Although CT remains the ‘gold-standard’, multiple studies have confirmed that ultrasound has a high sensitivity (85-100%) and high specificity (84-100%) for detecting small amounts of free intraperitoneal gas3.

When considering pneumoperitoneum as a differential, all the usual benefits of ultrasound are clear. It’s quick, cost-effective, doesn’t involve ionising radiation, and is generally well tolerated. It’s particularly helpful in situations where a patient cannot sit or stand for an erect x-ray or access to CT isn’t possible. The usual pitfalls and limitations exist also. Ultrasound is user dependent, potentially limited by patient factors (body habitus, mobility, guarding), and the quality of the equipment.

A pneumoperitoneum can have profound outcomes for the patients and has the potential to be rapidly fatal2. As this is such an important diagnosis to make, it is suggested that anyone who undertakes abdominal ultrasound should be trained in detecting pneumoperitonea.

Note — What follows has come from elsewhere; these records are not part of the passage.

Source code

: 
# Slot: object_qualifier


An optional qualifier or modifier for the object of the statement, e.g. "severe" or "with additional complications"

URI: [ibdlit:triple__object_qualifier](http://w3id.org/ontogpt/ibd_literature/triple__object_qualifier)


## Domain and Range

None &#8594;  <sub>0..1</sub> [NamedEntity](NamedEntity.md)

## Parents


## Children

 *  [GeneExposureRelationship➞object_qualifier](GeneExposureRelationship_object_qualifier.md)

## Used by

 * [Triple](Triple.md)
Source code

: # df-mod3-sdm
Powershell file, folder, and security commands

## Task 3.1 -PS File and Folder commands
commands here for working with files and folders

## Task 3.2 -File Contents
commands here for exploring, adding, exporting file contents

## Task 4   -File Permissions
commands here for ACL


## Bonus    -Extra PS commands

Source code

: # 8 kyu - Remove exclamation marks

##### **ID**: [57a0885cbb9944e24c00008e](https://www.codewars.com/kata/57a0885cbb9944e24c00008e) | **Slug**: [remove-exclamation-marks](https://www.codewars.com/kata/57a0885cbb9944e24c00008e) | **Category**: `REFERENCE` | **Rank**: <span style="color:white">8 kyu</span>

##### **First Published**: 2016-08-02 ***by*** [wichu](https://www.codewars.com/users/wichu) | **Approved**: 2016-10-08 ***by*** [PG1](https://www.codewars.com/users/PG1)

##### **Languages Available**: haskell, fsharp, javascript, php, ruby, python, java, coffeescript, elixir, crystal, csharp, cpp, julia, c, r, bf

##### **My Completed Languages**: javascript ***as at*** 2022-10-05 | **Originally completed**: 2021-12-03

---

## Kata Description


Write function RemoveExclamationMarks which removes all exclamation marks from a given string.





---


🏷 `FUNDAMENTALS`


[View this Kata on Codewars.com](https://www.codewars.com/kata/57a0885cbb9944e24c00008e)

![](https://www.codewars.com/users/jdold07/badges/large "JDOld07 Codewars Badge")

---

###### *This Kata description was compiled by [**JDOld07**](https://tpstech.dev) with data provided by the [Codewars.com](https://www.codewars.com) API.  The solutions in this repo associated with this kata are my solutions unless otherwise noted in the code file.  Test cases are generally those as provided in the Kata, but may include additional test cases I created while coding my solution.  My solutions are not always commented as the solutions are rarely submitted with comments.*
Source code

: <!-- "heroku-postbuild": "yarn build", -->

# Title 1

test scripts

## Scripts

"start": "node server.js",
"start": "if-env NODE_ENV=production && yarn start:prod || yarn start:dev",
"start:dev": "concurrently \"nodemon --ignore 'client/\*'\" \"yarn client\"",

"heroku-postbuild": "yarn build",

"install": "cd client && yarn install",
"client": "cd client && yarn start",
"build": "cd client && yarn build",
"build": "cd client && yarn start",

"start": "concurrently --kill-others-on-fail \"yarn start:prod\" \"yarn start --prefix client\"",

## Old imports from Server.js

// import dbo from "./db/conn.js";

1. Muradali D, Wilson S, Burns PN, Shapiro H, Hope-Simpson D, A specific sign of pneumoperitoneum on sonography: enhancement of the peritoneal stripe. AM J Roentgenol. 1999 Nov; 173(5):1257-62.

2. Khor M, Cutten J, Lim J, Weerakkody Y. Sonographic detection of pneumoperitoneum. BJR Case Report 2017; 3: 21060146

3. A Goudie, Detection of intraperitoneal free gas by ultrasound. Australas J Ultrasound Med. 2013 May; 16(2): 56-61.

4. Kim HC, Yang DM, Jin W, Ryu JK, Shin HC, Color Doppler Twinkling Artifacts in Various Conditions During Abdominal and Pelvic Sonography. J Ultrasound Med 2010; 29:621-632.

5. Hefney AF, Abu-Zidan FM. Sonographic Diagnosis of Intraperitoneal Free Air. J Emerg Trauma Shock 2011; 4: 511-513.